** BEGIN PASSAGE TO READ **
Politicians Try To Dodge Controversy Over I-695
With 12 days until Election Day, the campaign surrounding Initiative 695 is not bringing out the best in Washington's political leaders.
Many legislators won't say anything at all about the car-tab-tax cut out of misguided fear they will cross an ethical line. Gov. Gary Locke waited about 10 months after the first signatures were collected for the proposal to say he, too, thinks the car tax is too high and would support a deep cut; but he had no details.
Meanwhile, a possible Republican challenger for Locke's re-election next year, state GOP chairman Dale Foreman, is comparing Boeing, which opposes the measure, to gangsters who ran booze and killed cops, and he is forced to explain how the party can support I-695 this November after supporting Referendum 49 last November, which pays for road construction with the very money I-695 would eliminate.
And the Democrats are coming to the defense of Referendum 49 in the face of I-695's onslaught, despite their vehement opposition to it last year.
It's enough to put a voter on edge, witness this e-mail sent to The Seattle Times yesterday:
"I do not associate myself with the social agenda of many of the groups that support I-695. In fact, I feel like I will need to go home and take a shower after voting for it. The lawmakers have put me in this awkward position by being too greedy with the excise tax."
Forbes Supports Flat Tax! GOP presidential candidate Steve Forbes - who ran four years ago as the flat-tax candidate and is now the flat-tax candidate who is also a social conservative - endorsed Initiative 695 this week. A statement from the Virginia headquarters of the millionaire publisher's campaign quotes Forbes as urging Washington voters to approve the initiative. "The Establishment is afraid of I-695 because it places the control of tax policy in the hands of the people," Forbes said.
Steamed fish. There was one familiar face in the crowds surrounding the school of presidential candidates that swam through Washington last week.
Amid the protesters greeting Vice President Al Gore at Benaroya Hall Wednesday was a guy in a fish costume, protesting the lack of money to put a tug in the Strait of Juan de Fuca to protect against oil spills. The same fish - with a different person inside - showed up two days later in Yakima, at an event staged by Texas Gov. George W. Bush.
** END PASSAGE TO READ **
OBJECTIVE: Write out the passage from the I-695 campaign column starting with "Meanwhile, a possible" and going on through "it last year.".
** BEGIN DATA RECORDS **
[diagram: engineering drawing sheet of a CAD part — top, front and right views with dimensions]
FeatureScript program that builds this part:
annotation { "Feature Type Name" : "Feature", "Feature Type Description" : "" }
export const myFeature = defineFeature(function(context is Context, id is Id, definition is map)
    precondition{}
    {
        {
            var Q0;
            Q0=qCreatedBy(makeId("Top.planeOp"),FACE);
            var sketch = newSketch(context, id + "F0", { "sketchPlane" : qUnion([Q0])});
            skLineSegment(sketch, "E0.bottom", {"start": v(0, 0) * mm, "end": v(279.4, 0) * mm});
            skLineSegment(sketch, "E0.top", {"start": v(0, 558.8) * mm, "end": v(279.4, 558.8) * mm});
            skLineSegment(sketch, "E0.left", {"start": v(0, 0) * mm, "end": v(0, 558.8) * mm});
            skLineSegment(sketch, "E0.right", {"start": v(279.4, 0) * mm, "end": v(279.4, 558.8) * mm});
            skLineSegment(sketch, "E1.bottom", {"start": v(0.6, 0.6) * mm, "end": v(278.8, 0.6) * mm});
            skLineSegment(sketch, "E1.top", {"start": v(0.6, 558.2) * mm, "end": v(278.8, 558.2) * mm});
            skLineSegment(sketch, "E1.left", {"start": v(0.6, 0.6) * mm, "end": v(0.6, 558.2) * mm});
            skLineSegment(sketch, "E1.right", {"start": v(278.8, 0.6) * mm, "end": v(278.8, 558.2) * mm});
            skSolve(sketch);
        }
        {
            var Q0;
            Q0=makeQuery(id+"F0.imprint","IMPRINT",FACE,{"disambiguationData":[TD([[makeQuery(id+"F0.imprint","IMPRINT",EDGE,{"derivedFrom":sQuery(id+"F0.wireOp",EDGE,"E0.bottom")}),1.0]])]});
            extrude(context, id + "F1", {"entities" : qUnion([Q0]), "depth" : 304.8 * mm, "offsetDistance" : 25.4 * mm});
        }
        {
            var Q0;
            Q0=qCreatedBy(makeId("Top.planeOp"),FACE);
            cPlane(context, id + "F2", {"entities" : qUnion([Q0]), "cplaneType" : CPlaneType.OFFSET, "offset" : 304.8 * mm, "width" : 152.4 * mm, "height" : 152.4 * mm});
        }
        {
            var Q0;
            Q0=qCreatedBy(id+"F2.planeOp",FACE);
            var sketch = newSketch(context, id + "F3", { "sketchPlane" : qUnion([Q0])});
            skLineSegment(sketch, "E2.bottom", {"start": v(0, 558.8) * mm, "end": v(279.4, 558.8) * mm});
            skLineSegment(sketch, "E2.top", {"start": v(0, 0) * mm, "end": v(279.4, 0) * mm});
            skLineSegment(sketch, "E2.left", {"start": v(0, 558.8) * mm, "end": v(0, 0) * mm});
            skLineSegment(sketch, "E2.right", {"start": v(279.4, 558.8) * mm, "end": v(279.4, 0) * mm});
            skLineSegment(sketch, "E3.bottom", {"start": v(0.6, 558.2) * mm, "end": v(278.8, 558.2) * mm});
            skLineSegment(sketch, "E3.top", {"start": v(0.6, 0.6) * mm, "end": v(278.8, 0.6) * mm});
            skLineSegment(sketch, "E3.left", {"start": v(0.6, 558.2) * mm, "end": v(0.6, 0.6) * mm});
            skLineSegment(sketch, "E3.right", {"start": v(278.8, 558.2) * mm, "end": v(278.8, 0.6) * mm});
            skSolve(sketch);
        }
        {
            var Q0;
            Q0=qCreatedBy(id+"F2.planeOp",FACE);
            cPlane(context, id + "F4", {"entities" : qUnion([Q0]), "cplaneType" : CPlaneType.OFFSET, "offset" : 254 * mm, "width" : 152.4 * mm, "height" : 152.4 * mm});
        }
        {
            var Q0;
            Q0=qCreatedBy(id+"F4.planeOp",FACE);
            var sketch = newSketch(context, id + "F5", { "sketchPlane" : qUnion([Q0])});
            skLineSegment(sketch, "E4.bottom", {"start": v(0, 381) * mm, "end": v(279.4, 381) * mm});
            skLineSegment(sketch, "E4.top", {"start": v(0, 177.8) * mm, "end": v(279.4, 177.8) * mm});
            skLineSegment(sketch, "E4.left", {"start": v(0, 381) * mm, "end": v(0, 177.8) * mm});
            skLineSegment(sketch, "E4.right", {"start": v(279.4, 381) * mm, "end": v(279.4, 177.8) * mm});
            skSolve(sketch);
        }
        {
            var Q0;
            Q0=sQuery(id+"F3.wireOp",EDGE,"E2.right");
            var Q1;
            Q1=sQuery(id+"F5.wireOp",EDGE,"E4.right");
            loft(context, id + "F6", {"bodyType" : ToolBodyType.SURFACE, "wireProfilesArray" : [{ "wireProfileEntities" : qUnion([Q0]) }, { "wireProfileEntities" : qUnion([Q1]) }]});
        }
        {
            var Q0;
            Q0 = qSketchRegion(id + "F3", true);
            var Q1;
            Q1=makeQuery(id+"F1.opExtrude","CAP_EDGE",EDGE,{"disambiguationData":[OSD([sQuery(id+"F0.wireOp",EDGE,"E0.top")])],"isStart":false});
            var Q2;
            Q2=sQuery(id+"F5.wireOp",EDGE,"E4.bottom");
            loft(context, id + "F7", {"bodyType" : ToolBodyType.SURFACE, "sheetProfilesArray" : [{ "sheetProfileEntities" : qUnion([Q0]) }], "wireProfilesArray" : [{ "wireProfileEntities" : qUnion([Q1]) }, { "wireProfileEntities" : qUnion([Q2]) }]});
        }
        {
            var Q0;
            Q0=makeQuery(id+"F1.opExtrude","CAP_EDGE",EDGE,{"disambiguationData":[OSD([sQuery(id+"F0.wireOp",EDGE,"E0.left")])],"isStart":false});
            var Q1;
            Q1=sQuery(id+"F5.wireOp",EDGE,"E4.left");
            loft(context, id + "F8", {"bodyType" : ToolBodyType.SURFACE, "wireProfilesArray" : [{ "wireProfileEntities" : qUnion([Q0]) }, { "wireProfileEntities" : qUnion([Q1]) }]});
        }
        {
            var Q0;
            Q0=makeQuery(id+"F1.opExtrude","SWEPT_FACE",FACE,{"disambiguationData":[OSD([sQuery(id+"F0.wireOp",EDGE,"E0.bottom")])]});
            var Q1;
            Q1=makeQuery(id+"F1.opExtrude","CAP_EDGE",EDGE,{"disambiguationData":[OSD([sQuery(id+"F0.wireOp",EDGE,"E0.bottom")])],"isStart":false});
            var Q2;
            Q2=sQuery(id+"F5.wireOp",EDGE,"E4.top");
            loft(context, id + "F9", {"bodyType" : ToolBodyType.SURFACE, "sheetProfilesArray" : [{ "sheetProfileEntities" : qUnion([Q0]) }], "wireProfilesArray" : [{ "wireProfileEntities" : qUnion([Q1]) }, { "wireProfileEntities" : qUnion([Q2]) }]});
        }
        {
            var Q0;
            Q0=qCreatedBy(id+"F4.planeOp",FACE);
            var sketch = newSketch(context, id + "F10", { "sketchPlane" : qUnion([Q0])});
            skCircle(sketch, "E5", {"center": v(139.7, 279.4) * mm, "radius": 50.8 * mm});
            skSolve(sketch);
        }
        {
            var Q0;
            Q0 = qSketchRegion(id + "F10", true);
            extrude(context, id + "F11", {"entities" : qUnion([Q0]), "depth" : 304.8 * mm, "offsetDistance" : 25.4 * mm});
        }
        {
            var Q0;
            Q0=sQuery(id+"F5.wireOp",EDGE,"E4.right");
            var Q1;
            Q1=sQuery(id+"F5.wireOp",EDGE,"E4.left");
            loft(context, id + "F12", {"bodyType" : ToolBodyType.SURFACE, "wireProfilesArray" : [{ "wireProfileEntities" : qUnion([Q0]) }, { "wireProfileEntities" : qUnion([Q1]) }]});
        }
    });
** END DATA RECORDS **
ANSWER BELOW:
Meanwhile, a possible Republican challenger for Locke's re-election next year, state GOP chairman Dale Foreman, is comparing Boeing, which opposes the measure, to gangsters who ran booze and killed cops, and he is forced to explain how the party can support I-695 this November after supporting Referendum 49 last November, which pays for road construction with the very money I-695 would eliminate.
And the Democrats are coming to the defense of Referendum 49 in the face of I-695's onslaught, despite their vehement opposition to it last year.